**Work order 1:**
Edit the counting comprehension listing so that "relationship" becomes "relation", and keep everything else the same. Omit the pictures from your answer.
**Work order 2:**
Proceed with the forum thread on completeness and compactness under the discrete metric, picking up after its final sentence.

**Source passage:**
══════════

# The discrete Metric- Completeness and Compactness

• Oct 9th 2010, 11:46 PM
Scopur
The discrete Metric- Completeness and Compactness
Hello, I'm just working through this problem but I am a little shaky with some of the definitions

Let M be a set and let d be the discrete metric on
M.
1. Show that (M, d) is complete.
2. Describe all the compact subsets of M.

Since (M,d) is equipped with the discrete metric all sequences inside that metric converge to some pt that repeats. How is this cauchy?
• Oct 9th 2010, 11:53 PM
yeKciM
Quote:

Originally Posted by Scopur
Hello, I'm just working through this problem but I am a little shaky with some of the definitions

Let M be a set and let d be the discrete metric on
M.
1. Show that (M, d) is complete.
2. Describe all the compact subsets of M.

Since (M,d) is equipped with the discrete metric all sequences inside that metric converge to some pt that repeats. How is this cauchy?

══════════

**Counting comprehension data:**

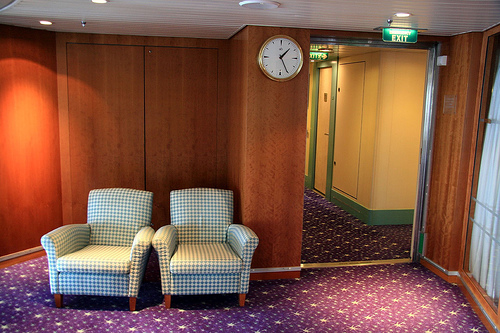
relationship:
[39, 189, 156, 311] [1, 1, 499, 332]
chair in room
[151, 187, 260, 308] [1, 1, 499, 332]
chair in room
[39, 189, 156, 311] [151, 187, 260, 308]
chair by chair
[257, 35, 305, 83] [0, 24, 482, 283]
clock on walls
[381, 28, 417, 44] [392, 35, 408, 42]
sign says exit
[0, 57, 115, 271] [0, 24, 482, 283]
light on walls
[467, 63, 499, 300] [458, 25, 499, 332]
curtain in window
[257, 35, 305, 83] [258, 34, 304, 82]
clock has trim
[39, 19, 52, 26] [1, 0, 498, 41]
light on ceiling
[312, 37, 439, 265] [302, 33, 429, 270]
moulding in doorway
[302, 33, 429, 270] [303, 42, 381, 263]
doorway to hall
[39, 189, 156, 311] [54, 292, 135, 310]
chair has legs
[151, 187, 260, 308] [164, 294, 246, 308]
chair has legs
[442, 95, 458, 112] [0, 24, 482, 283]
plate on walls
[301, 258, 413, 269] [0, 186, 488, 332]
trim on floor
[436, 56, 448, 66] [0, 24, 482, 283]
box on walls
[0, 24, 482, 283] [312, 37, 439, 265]
walls have moulding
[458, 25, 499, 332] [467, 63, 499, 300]
window with curtain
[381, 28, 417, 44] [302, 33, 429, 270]
sign above doorway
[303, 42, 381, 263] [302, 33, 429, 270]
hall through doorway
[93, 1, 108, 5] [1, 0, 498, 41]
light on ceiling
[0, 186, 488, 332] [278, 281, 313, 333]
floor has stars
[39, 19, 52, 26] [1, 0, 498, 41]
light in ceiling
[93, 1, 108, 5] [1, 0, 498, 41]
light in ceiling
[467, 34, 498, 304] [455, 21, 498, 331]
glass in door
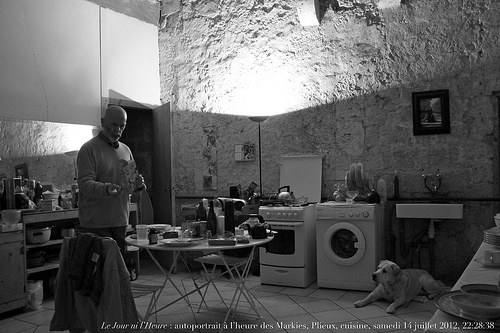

══════════

**Written reply 1:**
relation:
[39, 189, 156, 311] [1, 1, 499, 332]
chair in room
[151, 187, 260, 308] [1, 1, 499, 332]
chair in room
[39, 189, 156, 311] [151, 187, 260, 308]
chair by chair
[257, 35, 305, 83] [0, 24, 482, 283]
clock on walls
[381, 28, 417, 44] [392, 35, 408, 42]
sign says exit
[0, 57, 115, 271] [0, 24, 482, 283]
light on walls
[467, 63, 499, 300] [458, 25, 499, 332]
curtain in window
[257, 35, 305, 83] [258, 34, 304, 82]
clock has trim
[39, 19, 52, 26] [1, 0, 498, 41]
light on ceiling
[312, 37, 439, 265] [302, 33, 429, 270]
moulding in doorway
[302, 33, 429, 270] [303, 42, 381, 263]
doorway to hall
[39, 189, 156, 311] [54, 292, 135, 310]
chair has legs
[151, 187, 260, 308] [164, 294, 246, 308]
chair has legs
[442, 95, 458, 112] [0, 24, 482, 283]
plate on walls
[301, 258, 413, 269] [0, 186, 488, 332]
trim on floor
[436, 56, 448, 66] [0, 24, 482, 283]
box on walls
[0, 24, 482, 283] [312, 37, 439, 265]
walls have moulding
[458, 25, 499, 332] [467, 63, 499, 300]
window with curtain
[381, 28, 417, 44] [302, 33, 429, 270]
sign above doorway
[303, 42, 381, 263] [302, 33, 429, 270]
hall through doorway
[93, 1, 108, 5] [1, 0, 498, 41]
light on ceiling
[0, 186, 488, 332] [278, 281, 313, 333]
floor has stars
[39, 19, 52, 26] [1, 0, 498, 41]
light in ceiling
[93, 1, 108, 5] [1, 0, 498, 41]
light in ceiling
[467, 34, 498, 304] [455, 21, 498, 331]
glass in door

**Written reply 2:**
hm... every converging sequence is Cauchy sequence :D

Th : "every compact metric space is complete .... "

if X is compact metric space and let $\displaystyle (x_n)$ be Cauchy sequence in X. because of compactness there is sub sequence $\displaystyle x_{nk}$ of our sequence.. and sub sequence is converging $\displaystyle x_{nk} \to x_0 \in X \;\; (k \to \infty )$ now we have

$\displaystyle d(x_n,x_0) <= d(x_n, x_{nk} ) + d ( x_{nk} , x_0)$

now first on the right side can be made very small because it is Cauchy , and second to because of convergence of the sub sequence :D so we have

$\displaystyle d(x_n,x_0) \to 0 \;\; (n\to \infty)$

meaning sequence $\displaystyle x_n$ is converging and space X is complete :D
• Oct 10th 2010, 01:50 AM
bubble86
for part b) use the fact that given any open cover of a compact set, there exists a finite subcover. Open balls of radius one about x, are denoted $\displaystyle \ B_1 (x)$ and $\displaystyle \forall x \in M$ , $\displaystyle \ B_1 (x) = \{x\}$
so only finite subsets are compact.